═══ Passage given

Dicere (2014), on view for the first time at Art Basel, combines, in compressed lint, the satellite transmission of a drone target with a narrative based on the account of two witnesses, Zubair, 13 and Nabila, 9, who testified at a Congressional Hearing on Drone Strikes in Washington on October 29, 2013.  The strike, which killed their grandmother, took place in North Waziristan a year earlier. In Dicere, as well as other works based on testimonies, such as Vox Manet (2005-08) and Mimus (2012), Kelly has used the durational aspect of the lint medium as a performative act of remembering. Individual units are cast in the filter screen of a domestic dryer over several months and hundreds of washing cycles, then assembled as large panels of intaglio text.  In this way, Kelly gives voice, directly, in the process, and in the first person plural of the narrative, to a demand as well as an incommensurable loss.

 

Mary Kelly’s work has been the subject of major solo exhibitions at the ICA, London (1976 and 1993); New Museum of Contemporary Art, New York (1990); Generali Foundation, Vienna (1998); Santa Monica Museum of Art (2001); Center for Contemporary Art, Ujazdowski Castle, Warsaw (2008); Moderna Museet, Stockholm (2010); and a large scale retrospective, Mary Kelly: Projects, 1973-2010, Whitworth Art Gallery, Manchester (2011). Kelly was represented in the 1991 and 2004 Whitney Biennials; Documenta 12, Kassel, 2007, and the 2008 Biennale of Sydney. Recently, her work has also been exhibited in This Will Have Been: Art, Love and Politics in the 1980s, ICA, Boston (2012-13); Ends of the Earth: Land Art to 1974, Haus der Kunst, Munich (2012-13), Take It Or Leave It: Institution, Image, Ideology, Hammer Museum, Los Angeles (2014), and Women and Work, Tate Britain (2014).

══════
═══ Data in this exercise

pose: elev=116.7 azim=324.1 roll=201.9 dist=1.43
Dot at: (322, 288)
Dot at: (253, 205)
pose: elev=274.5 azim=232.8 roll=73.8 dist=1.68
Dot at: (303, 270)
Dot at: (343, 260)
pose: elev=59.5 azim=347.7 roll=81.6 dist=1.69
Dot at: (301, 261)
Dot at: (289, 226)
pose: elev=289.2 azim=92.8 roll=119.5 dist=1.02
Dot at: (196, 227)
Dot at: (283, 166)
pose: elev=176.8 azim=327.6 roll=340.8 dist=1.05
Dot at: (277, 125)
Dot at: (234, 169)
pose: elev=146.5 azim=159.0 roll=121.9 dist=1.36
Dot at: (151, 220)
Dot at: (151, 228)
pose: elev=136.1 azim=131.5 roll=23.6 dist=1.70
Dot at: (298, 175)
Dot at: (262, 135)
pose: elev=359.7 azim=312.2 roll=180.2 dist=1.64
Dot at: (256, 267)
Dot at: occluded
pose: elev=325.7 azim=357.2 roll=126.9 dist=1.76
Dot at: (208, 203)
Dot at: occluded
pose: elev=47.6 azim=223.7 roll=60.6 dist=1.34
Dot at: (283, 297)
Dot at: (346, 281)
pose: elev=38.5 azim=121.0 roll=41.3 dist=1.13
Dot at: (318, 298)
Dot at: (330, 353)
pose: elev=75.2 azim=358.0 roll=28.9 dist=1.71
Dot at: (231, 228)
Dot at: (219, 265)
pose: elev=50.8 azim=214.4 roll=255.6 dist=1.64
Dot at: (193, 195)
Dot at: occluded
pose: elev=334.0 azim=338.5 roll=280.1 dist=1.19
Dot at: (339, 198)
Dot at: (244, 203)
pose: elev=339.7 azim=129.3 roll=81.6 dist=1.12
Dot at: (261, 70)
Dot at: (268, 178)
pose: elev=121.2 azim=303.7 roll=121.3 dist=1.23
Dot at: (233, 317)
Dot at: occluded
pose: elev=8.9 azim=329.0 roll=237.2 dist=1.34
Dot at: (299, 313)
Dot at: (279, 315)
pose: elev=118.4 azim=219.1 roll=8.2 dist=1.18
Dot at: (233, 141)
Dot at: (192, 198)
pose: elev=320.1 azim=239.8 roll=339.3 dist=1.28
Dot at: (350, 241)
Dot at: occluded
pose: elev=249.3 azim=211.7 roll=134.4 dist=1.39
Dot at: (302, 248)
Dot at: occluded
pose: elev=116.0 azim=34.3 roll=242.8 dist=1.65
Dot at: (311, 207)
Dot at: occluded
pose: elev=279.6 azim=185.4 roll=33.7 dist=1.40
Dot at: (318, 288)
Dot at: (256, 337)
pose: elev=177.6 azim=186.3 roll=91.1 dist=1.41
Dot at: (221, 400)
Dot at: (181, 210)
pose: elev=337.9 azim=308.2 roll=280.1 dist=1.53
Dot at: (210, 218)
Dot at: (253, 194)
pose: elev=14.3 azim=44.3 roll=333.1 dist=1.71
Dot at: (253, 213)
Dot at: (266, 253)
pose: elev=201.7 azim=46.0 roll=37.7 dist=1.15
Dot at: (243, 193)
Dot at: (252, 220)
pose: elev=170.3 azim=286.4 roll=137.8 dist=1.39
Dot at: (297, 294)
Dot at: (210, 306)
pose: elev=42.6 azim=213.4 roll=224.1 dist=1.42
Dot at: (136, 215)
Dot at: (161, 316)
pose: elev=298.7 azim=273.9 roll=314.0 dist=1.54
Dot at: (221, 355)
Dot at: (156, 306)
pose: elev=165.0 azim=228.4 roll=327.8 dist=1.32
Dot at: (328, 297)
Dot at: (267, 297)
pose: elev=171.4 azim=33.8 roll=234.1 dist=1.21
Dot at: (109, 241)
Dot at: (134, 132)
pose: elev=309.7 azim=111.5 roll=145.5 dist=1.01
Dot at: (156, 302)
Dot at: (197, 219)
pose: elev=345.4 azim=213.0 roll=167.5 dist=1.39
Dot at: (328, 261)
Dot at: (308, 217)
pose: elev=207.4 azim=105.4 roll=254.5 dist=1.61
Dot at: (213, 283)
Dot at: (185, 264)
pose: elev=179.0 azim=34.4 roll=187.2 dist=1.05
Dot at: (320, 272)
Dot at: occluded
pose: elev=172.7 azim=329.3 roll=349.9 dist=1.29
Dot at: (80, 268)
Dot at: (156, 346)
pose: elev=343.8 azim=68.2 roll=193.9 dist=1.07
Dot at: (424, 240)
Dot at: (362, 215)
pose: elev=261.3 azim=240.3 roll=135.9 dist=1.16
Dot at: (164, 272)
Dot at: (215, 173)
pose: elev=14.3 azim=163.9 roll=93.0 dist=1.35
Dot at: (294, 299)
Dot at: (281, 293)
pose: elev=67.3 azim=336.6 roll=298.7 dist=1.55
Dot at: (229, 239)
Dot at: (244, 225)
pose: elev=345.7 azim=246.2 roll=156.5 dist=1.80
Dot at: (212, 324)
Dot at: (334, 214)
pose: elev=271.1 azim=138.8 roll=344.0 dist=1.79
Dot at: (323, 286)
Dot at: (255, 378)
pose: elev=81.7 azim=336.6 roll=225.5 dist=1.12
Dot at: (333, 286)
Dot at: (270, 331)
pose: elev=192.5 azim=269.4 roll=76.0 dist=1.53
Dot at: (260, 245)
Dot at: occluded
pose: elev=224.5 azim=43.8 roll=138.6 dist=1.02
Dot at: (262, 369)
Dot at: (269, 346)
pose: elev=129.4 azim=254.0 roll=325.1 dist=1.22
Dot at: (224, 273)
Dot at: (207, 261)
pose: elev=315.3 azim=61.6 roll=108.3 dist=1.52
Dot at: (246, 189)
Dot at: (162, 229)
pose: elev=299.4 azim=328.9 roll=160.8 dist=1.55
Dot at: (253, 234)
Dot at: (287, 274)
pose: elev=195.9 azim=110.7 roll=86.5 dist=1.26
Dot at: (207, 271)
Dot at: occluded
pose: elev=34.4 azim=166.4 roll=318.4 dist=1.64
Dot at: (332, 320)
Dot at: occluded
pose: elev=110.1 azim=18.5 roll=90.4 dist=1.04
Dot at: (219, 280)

══════

# Exercise tasks
[A] According to the passage about Mary Kelly's work, where are the individual lint units cast?
[B] Convert part of the records into a numbered list with blank lines omitted. Begin at the line of the records that contains "pose: elev=50.8 azim=214.4" and stop after the line that contains "Dot at: (256, 337)".
The passage about Mary Kelly's work and the records have no connection to each other.

# Complete answers
[A] They are cast in the filter screen of a domestic dryer.

[B]
1. pose: elev=50.8 azim=214.4 roll=255.6 dist=1.64
2. Dot at: (193, 195)
3. Dot at: occluded
4. pose: elev=334.0 azim=338.5 roll=280.1 dist=1.19
5. Dot at: (339, 198)
6. Dot at: (244, 203)
7. pose: elev=339.7 azim=129.3 roll=81.6 dist=1.12
8. Dot at: (261, 70)
9. Dot at: (268, 178)
10. pose: elev=121.2 azim=303.7 roll=121.3 dist=1.23
11. Dot at: (233, 317)
12. Dot at: occluded
13. pose: elev=8.9 azim=329.0 roll=237.2 dist=1.34
14. Dot at: (299, 313)
15. Dot at: (279, 315)
16. pose: elev=118.4 azim=219.1 roll=8.2 dist=1.18
17. Dot at: (233, 141)
18. Dot at: (192, 198)
19. pose: elev=320.1 azim=239.8 roll=339.3 dist=1.28
20. Dot at: (350, 241)
21. Dot at: occluded
22. pose: elev=249.3 azim=211.7 roll=134.4 dist=1.39
23. Dot at: (302, 248)
24. Dot at: occluded
25. pose: elev=116.0 azim=34.3 roll=242.8 dist=1.65
26. Dot at: (311, 207)
27. Dot at: occluded
28. pose: elev=279.6 azim=185.4 roll=33.7 dist=1.40
29. Dot at: (318, 288)
30. Dot at: (256, 337)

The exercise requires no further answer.